Reste le point qui fait que vous et vos semblables sont si importants : la confiance en la cité. On ne peut éradiquer la suspicion chez l'être humain. De la suspicion naît la méfiance et la rancœur, qui peut rapidement contaminer un groupe et dégénérer. Les individus ressentent naturellement le besoin de braver l'autorité et de se rebeller contre l'interdit, même si ces interdits ne sont qu'une construction de leur esprit.
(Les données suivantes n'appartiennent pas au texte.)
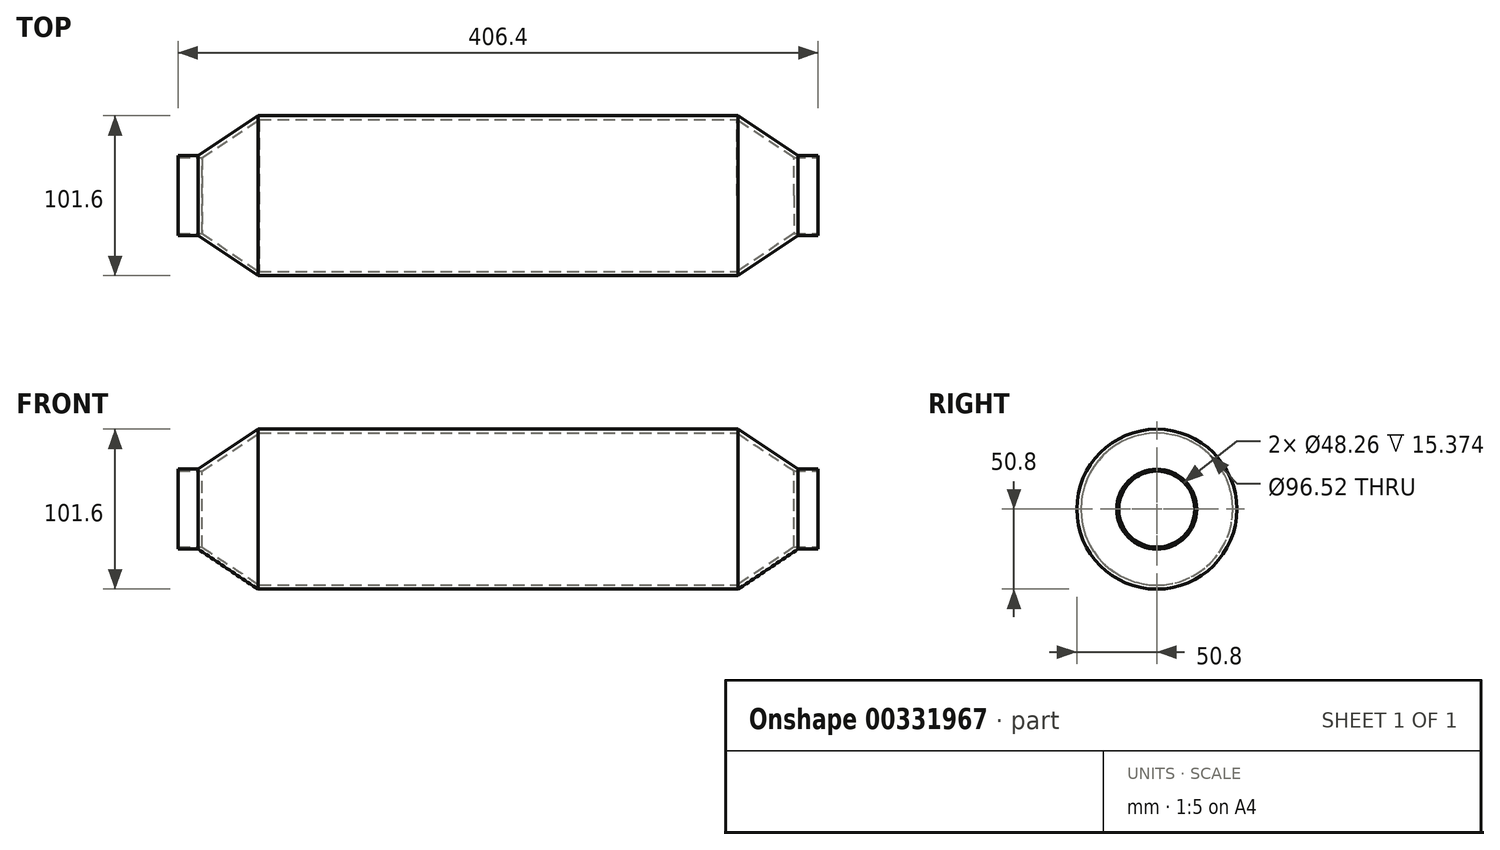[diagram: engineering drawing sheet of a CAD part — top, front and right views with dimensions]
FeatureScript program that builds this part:
annotation { "Feature Type Name" : "Feature", "Feature Type Description" : "" }
export const myFeature = defineFeature(function(context is Context, id is Id, definition is map)
    precondition{}
    {
        {
            var Q0;
            Q0=qCreatedBy(makeId("Front.planeOp"),FACE);
            var sketch = newSketch(context, id + "F0", { "sketchPlane" : qUnion([Q0])});
            skLineSegment(sketch, "E0", {"start": v(-115.68, 0) * mm, "end": v(-115.68, 25.4) * mm});
            skLineSegment(sketch, "E1", {"start": v(-115.68, 25.4) * mm, "end": v(-102.98, 25.4) * mm});
            skLineSegment(sketch, "E2", {"start": v(-102.98, 25.4) * mm, "end": v(-64.88, 50.8) * mm});
            skLineSegment(sketch, "E3", {"start": v(-64.88, 50.8) * mm, "end": v(239.92, 50.8) * mm});
            skLineSegment(sketch, "E4", {"start": v(239.92, 50.8) * mm, "end": v(278.02, 25.4) * mm});
            skLineSegment(sketch, "E5", {"start": v(278.02, 25.4) * mm, "end": v(290.72, 25.4) * mm});
            skLineSegment(sketch, "E6", {"start": v(290.72, 25.4) * mm, "end": v(290.72, 0) * mm});
            skLineSegment(sketch, "E7", {"start": v(290.72, 0) * mm, "end": v(-115.68, 0) * mm});
            skSolve(sketch);
        }
        {
            var Q0;
            Q0 = qSketchRegion(id + "F0", true);
            var Q1;
            Q1=sQuery(id+"F0.wireOp",EDGE,"E1");
            var Q2;
            Q2=sQuery(id+"F0.wireOp",EDGE,"E2");
            var Q3;
            Q3=sQuery(id+"F0.wireOp",EDGE,"E3");
            var Q4;
            Q4=sQuery(id+"F0.wireOp",EDGE,"E4");
            var Q5;
            Q5=sQuery(id+"F0.wireOp",EDGE,"E5");
            var Q6;
            Q6=sQuery(id+"F0.wireOp",EDGE,"E7");
            revolve(context, id + "F1", {"entities" : qUnion([Q0]), "surfaceEntities" : qUnion([Q1, Q2, Q3, Q4, Q5]), "axis" : qUnion([Q6]), "revolveType" : RevolveType.FULL});
        }
        {
            var Q0;
            Q0=makeQuery(id+"F1.opRevolve","SWEPT_FACE",FACE,{"disambiguationData":[OSD([sQuery(id+"F0.wireOp",EDGE,"E0")])]});
            shell(context, id + "F2", {"entities" : qUnion([Q0]), "thickness" : 2.54 * mm});
        }
        {
            var Q0;
            Q0=makeQuery(id+"F1.opRevolve","SWEPT_FACE",FACE,{"disambiguationData":[OSD([sQuery(id+"F0.wireOp",EDGE,"E6")])]});
            var sketch = newSketch(context, id + "F3", { "sketchPlane" : qUnion([Q0])});
            skCircle(sketch, "E8", {"center": v(0, 0) * mm, "radius": 24.13 * mm});
            skSolve(sketch);
        }
        {
            var Q0;
            Q0=sQuery(id+"F3.wireOp",VERTEX,"E8.center");
            var Q1;
            Q1=makeQuery(id+"F1.opRevolve","SWEPT_BODY",BODY,{"disambiguationData":[OSD([sQuery(id+"F0.wireOp",EDGE,"E0"),sQuery(id+"F0.wireOp",EDGE,"E1"),sQuery(id+"F0.wireOp",EDGE,"E2"),sQuery(id+"F0.wireOp",EDGE,"E3"),sQuery(id+"F0.wireOp",EDGE,"E4"),sQuery(id+"F0.wireOp",EDGE,"E5"),sQuery(id+"F0.wireOp",EDGE,"E6"),sQuery(id+"F0.wireOp",EDGE,"E7")])]});
            hole(context, id + "F4", {"style" : HoleStyle.SIMPLE, "endStyle" : HoleEndStyle.THROUGH, "holeDiameter" : 48.26 * mm, "tappedDepth" : 12.7 * mm, "tapClearance" : 3, "locations" : qUnion([Q0]), "scope" : qUnion([Q1])});
        }
    });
En voyant, grâce à vous, que ces interdits ne sont en fait qu'illusion et qu'ils sont réellement libres de leurs actions, ils restent dans l'état où ils sont et ne ressentent plus le besoin de changer les choses. De plus, si des témoins réels racontent ce qu'ils ont vu et que cela correspond à ce qui est décrit sur le réseau, les soupçons s'amenuisent et les individus retournent à leurs occupations. Les plus sceptiques peuvent toujours aller voir eux-mêmes. Restent enfin les farouches opposants qui, faute de preuves tangibles, deviennent une caricature d'eux-mêmes et se retrouvent isolés socialement.

— Mais, ce n'est pas possible, les gens ne peuvent pas rester où ils sont simplement comme ça !

Vous, individu, désirez sortir ? Allez-y. Vous, population, désirez sortir ? Pourquoi ? Le trajet et long, on est bien ici, ça fait mal aux pieds, on ne découvrira rien de plus que ce qu'on sait déjà, il fait froid dehors, les radiations vont nous tuer, on va tomber dans le vide, on ira voir plus tard. Comme tout dans la nature, une population tend vers un état de repos nécessitant le minimum d'énergie. Lui apporter ce qu'elle demande permet d'éviter qu'elle n'aille le chercher elle-même.

Les arguments tombaient les uns après les autres. Si tout ceci était vrai, Miguel serait libre de continuer et pourrait sortir de la cité. Cela dressait cependant un sombre tableau de ses congénères. Il préféra s’allonger et ne plus y penser. Il avait maintenant un chemin direct pour atteindre le bord. Il savait maintenant que la fin de son voyage l’attendait à quelques jours de marche.

— Une dernière chose. Tu parles des gens comme nous. Qui y a-t-il d'autres ?

Vous en connaissez au moins une. Celle qui vous a fait entreprendre ce voyage.

Aliénor… Il se sentit à ce moment très proche de la vieille femme.